View Single Post
Old 02-21-2017, 11:13 AM   #54
Mark Raugas
Location: Seattle, WA
Join Date: Nov 2009
Posts: 36
United_States
Offline
Re: A defense of Aiki

The first question is an important one and full of its own complexity:

Is there only one kind of internal power? What types of internal power can be cultivated?
Are they all equally relevant to what Ellis calls arms length grappling?
If you find internal power and integrate it with your practice, are you doing it in an optimal manner?
If you power your taijutsu with internal power from another source, is it still Aikido?

I used to practice a form of modern jujutsu that was a combination of Karate, Judo, and Aikido reworked with content from Kodokai seminars Yonezawa held in the 1970s.
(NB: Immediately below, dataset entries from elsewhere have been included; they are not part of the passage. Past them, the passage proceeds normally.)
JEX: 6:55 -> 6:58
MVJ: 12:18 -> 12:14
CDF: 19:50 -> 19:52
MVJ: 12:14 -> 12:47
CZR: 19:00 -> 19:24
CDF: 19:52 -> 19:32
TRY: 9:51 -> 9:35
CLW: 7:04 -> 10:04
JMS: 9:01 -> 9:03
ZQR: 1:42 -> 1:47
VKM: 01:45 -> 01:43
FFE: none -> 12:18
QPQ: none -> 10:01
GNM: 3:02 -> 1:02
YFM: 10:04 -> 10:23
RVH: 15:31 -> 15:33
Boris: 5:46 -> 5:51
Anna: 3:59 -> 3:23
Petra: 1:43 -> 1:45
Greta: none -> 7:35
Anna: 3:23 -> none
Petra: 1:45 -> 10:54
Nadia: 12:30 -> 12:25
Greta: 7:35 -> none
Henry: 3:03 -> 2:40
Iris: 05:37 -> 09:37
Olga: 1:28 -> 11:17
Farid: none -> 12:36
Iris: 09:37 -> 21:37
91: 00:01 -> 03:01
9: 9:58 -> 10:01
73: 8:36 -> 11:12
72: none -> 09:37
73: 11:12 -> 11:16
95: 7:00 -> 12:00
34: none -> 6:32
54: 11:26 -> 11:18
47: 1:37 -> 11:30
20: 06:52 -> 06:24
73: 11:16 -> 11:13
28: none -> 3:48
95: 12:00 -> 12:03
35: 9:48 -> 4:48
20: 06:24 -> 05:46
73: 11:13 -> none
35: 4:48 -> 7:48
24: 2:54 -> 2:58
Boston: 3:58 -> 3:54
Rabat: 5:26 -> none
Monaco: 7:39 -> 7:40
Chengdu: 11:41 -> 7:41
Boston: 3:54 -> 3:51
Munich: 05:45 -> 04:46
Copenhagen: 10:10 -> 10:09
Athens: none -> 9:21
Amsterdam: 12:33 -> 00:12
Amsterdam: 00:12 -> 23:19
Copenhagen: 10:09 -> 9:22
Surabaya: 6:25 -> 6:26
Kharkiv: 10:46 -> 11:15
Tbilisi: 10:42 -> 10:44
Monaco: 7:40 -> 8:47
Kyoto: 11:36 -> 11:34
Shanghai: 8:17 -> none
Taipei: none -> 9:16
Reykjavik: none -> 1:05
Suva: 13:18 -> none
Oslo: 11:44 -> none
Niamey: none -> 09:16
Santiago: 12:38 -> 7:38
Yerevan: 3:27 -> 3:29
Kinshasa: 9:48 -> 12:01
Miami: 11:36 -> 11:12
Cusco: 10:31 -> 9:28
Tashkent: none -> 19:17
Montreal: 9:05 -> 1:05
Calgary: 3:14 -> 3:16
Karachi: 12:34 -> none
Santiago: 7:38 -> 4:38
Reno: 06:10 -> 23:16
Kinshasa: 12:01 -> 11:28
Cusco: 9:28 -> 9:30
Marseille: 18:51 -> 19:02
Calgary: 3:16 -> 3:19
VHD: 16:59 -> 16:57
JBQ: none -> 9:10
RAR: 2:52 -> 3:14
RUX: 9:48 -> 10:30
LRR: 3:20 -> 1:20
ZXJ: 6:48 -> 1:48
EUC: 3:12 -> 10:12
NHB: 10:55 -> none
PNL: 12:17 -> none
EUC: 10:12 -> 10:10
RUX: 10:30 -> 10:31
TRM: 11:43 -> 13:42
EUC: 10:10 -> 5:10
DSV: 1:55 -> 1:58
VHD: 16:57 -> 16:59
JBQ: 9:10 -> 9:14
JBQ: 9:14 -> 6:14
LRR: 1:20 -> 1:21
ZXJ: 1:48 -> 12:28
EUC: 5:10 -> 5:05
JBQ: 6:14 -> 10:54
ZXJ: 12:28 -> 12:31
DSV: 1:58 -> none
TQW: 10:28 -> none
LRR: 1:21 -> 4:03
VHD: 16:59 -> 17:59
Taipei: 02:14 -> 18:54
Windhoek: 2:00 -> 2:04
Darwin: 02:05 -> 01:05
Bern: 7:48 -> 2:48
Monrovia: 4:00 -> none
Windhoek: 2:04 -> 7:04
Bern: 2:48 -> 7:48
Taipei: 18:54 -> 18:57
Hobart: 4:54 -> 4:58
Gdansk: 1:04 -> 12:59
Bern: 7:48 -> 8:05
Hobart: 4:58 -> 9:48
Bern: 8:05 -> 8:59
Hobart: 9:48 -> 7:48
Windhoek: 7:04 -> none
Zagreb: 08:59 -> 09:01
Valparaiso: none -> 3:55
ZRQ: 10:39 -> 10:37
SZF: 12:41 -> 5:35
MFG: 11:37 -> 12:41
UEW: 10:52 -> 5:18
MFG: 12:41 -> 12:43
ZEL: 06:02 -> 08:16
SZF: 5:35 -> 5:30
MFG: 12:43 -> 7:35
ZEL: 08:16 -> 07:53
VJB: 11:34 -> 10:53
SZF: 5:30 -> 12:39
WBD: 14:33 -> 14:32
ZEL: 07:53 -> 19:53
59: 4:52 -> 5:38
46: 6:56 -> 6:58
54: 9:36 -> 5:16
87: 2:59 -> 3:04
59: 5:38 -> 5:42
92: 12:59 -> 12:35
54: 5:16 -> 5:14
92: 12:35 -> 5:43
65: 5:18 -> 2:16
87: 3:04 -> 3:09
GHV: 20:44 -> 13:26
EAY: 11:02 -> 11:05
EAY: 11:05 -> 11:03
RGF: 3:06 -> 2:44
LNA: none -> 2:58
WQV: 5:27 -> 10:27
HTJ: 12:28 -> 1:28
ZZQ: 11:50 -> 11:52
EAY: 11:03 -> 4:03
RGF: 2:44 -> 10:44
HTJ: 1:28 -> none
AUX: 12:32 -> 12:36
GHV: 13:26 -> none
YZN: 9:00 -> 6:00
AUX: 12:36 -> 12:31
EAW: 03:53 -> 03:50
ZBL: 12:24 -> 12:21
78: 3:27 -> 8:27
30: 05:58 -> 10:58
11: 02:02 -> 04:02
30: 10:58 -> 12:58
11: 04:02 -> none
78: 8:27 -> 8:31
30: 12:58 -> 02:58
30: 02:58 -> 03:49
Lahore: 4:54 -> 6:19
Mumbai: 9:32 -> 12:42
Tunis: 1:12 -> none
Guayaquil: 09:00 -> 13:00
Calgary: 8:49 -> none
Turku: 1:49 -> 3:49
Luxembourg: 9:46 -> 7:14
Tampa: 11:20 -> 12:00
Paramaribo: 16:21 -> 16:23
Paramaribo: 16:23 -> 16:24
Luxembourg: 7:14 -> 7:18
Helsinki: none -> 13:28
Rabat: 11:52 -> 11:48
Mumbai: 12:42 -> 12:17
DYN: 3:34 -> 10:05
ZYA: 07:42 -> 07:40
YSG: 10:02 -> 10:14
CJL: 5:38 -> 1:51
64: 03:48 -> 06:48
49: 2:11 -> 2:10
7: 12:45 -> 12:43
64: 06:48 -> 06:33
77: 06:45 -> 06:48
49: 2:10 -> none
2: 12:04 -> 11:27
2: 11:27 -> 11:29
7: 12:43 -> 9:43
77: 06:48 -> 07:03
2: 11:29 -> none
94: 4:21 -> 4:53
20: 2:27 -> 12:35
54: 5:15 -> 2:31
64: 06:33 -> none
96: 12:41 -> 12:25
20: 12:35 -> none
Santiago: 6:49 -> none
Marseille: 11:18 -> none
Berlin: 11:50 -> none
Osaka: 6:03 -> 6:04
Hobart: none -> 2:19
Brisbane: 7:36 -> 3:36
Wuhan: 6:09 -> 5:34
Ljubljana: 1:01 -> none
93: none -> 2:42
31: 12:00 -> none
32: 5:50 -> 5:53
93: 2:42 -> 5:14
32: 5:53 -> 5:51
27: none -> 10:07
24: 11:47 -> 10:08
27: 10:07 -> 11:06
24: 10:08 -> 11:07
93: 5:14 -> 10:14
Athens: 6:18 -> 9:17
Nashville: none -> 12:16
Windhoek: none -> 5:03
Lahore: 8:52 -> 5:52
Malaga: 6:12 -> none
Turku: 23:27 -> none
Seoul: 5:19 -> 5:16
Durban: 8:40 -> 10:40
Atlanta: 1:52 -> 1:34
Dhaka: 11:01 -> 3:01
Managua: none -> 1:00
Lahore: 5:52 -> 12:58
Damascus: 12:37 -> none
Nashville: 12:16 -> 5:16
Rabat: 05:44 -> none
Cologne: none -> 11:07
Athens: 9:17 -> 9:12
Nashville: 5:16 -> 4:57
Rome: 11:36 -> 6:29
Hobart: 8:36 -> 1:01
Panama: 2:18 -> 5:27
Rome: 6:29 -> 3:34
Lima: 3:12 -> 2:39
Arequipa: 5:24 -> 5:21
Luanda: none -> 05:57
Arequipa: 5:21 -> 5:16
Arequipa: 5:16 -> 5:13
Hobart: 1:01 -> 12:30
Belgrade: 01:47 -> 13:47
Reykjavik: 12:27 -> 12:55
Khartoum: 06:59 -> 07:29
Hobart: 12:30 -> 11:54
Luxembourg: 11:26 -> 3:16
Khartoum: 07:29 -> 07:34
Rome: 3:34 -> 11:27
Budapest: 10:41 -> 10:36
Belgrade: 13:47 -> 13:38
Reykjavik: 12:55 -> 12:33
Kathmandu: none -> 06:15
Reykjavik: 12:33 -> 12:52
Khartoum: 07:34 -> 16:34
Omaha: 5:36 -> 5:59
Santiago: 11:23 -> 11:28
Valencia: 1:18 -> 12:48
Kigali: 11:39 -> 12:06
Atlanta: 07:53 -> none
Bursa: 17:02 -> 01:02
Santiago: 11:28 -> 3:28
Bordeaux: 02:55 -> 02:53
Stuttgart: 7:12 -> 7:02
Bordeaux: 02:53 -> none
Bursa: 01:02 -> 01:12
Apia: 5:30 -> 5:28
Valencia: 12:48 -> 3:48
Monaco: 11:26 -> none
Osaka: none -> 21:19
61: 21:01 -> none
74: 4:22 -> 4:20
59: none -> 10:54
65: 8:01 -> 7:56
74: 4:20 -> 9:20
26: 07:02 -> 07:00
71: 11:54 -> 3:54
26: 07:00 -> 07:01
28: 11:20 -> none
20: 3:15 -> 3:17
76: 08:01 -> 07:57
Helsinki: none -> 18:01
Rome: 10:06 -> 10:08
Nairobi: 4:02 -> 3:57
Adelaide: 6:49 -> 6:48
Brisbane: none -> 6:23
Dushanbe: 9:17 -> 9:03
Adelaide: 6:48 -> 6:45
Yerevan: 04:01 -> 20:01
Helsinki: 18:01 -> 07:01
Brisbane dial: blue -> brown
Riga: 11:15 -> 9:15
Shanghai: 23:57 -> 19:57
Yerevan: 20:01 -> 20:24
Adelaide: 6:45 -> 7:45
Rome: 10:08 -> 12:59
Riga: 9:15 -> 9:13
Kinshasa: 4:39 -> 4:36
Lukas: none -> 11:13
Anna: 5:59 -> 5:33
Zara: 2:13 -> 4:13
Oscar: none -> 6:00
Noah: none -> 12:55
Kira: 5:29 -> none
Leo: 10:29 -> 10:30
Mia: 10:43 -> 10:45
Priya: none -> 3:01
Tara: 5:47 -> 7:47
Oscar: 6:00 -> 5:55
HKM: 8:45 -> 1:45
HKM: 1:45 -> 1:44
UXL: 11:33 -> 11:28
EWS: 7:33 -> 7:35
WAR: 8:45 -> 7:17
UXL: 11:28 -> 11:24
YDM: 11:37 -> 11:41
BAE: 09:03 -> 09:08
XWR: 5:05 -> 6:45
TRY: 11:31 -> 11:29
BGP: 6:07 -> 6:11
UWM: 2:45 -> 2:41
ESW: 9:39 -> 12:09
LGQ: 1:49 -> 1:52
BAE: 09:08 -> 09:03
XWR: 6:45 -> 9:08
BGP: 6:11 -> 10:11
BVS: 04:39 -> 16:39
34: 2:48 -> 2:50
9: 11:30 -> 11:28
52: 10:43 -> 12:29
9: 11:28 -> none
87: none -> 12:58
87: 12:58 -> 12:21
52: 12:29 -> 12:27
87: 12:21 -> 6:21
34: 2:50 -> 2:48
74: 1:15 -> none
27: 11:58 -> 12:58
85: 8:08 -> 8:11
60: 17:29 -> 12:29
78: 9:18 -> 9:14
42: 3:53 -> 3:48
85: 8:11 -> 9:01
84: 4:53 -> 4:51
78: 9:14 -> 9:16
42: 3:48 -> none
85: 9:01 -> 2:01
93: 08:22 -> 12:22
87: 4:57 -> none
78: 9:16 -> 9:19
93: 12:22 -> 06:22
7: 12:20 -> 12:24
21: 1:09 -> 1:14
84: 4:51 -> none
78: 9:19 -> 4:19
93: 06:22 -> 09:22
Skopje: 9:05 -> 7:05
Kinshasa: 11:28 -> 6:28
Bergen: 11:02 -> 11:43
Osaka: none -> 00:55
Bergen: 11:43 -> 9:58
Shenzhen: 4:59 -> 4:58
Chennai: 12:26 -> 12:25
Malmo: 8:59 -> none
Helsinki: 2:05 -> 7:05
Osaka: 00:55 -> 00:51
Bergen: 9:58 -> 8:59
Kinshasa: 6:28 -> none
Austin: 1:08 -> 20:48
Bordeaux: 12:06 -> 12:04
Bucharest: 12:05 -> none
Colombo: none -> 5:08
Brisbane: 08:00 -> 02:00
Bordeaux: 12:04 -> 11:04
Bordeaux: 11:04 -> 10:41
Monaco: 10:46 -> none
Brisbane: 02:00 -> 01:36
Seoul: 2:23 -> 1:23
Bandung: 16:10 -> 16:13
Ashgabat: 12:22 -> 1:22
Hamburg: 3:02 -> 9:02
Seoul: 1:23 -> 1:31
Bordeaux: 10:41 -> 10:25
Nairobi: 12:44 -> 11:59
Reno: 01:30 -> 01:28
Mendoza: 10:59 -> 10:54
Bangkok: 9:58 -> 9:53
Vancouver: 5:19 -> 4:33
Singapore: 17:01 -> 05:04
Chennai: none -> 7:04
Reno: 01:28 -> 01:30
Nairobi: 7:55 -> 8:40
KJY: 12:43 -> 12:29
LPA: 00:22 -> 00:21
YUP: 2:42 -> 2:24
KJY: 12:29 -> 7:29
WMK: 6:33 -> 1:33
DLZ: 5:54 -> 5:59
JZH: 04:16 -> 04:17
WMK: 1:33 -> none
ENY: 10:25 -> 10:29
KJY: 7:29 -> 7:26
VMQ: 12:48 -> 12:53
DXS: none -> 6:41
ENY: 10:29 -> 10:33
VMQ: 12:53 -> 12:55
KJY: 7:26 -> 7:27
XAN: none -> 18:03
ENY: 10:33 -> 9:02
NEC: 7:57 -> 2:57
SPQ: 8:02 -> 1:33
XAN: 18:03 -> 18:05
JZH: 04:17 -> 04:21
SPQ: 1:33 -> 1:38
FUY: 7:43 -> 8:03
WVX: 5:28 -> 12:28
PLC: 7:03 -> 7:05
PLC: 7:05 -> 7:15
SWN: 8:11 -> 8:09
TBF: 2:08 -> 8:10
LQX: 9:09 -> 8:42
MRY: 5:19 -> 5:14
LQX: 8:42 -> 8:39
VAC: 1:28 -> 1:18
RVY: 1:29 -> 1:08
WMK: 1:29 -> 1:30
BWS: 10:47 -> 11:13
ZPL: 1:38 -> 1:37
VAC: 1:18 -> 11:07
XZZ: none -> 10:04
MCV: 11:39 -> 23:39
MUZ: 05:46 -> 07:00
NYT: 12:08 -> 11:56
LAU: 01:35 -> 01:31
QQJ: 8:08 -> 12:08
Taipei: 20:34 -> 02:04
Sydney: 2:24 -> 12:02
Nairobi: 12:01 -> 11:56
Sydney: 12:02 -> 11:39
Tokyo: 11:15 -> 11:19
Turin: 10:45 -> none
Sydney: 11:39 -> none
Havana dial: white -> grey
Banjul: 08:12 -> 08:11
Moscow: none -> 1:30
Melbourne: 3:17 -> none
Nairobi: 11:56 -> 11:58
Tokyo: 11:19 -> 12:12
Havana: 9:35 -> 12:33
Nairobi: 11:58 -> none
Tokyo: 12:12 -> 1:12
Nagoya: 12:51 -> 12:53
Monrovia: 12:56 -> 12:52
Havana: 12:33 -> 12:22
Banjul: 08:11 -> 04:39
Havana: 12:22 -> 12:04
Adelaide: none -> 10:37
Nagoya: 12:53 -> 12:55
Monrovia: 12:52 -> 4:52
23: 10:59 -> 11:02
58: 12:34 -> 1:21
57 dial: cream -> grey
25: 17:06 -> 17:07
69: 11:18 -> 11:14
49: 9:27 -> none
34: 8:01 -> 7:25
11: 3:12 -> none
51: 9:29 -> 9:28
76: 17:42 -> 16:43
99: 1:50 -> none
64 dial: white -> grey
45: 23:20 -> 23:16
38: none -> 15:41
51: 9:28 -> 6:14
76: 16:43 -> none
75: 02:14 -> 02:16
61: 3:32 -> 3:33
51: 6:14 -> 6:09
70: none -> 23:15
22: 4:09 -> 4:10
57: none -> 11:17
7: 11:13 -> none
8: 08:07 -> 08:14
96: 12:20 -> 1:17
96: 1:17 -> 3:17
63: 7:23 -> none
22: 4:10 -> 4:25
Unfortunately, my teacher in his naivite focused on hard bone crunching locks and not anything more subtle until much later in his career when he invited a qigong teacher to or dojo. I remember the qigong person, who had tremendous stability, say if we could learn to work with qi we would vastly improve. He was fine with the external nature of our locking and throwing, it was a bit beneath him but would be improved if we practiced neigong. It would have been a good thing if he had kept his class going there. I think we would all have benefited.

I wound up leaving that group later on and focused my time on Bagua, Xingyi, and Taiji. I now focus on them as separate arts taught in the same school, taught in a way that is compatible.

When I hit someone, is it Xingyi or Bagua?
When I throw someone, is it Xingyi or Bagua or Taiji?

Sometimes it is clear, sometimes it is less so.

I remember an admonition about how once you get kuzushi and hit someone, the result will depend on your body development. That development can happen in a variety of ways. It is your body.

The broader community is very lucky there are people willing to share their body methods (shen fa) with others, outside of a closed group (particular Aikido organization or ryu).

I wince a bit when I hear Daito ryu traditionalists talk about the propriety of Aiki, when Ueshiba and Takeda taught so many many people. Even though I am friends with one or two of them and think some of them are good martial artists, there are others, however, who put the name of their art and lineage as something to distract from their own level of skill.

I think all of this falls back on what each individual can actually do. This is why inter group sparring and pushing can be very useful. Is that Aikido?

For me, when I do something that looks like ikkyo, is it Aikido, Xingyi, or kodachi from Jikishinkage ryu performed without a weapon in my hand? If Takeda studied Jikishinkage ryu for a while, is that closer than Bagua, which he likely never encountered?

Does it matter, if someone cannot stop me?

I guess a question to add to your list is whether given the benefits of internal power and stability to taijutsu, is important to seek Ueshiba's specific methodologies or alternatives?

Is it important to be able to do what he did how he did it or just be able to do what he did?

Can this be done by most people in the context of Aikido or is understanding Daito-ryu necessary?

If you practice other approaches and they influence your Aikido, is that acceptable?

At what point are you no longer doing Aikido?

I am writing this as someone who did what is probably fairly low-level Aikido for a time and then did internal martial arts for some time. I don't think I do Aikido any longer. If I do something that looks like irimi nage, is it just Bagua or is it good Aikido now that I know internal ideas, or is it bad Aikido because the form doesn't look quite right?

Anyway, I have enjoyed reading everyone's posts and though I would contribute some random thoughts.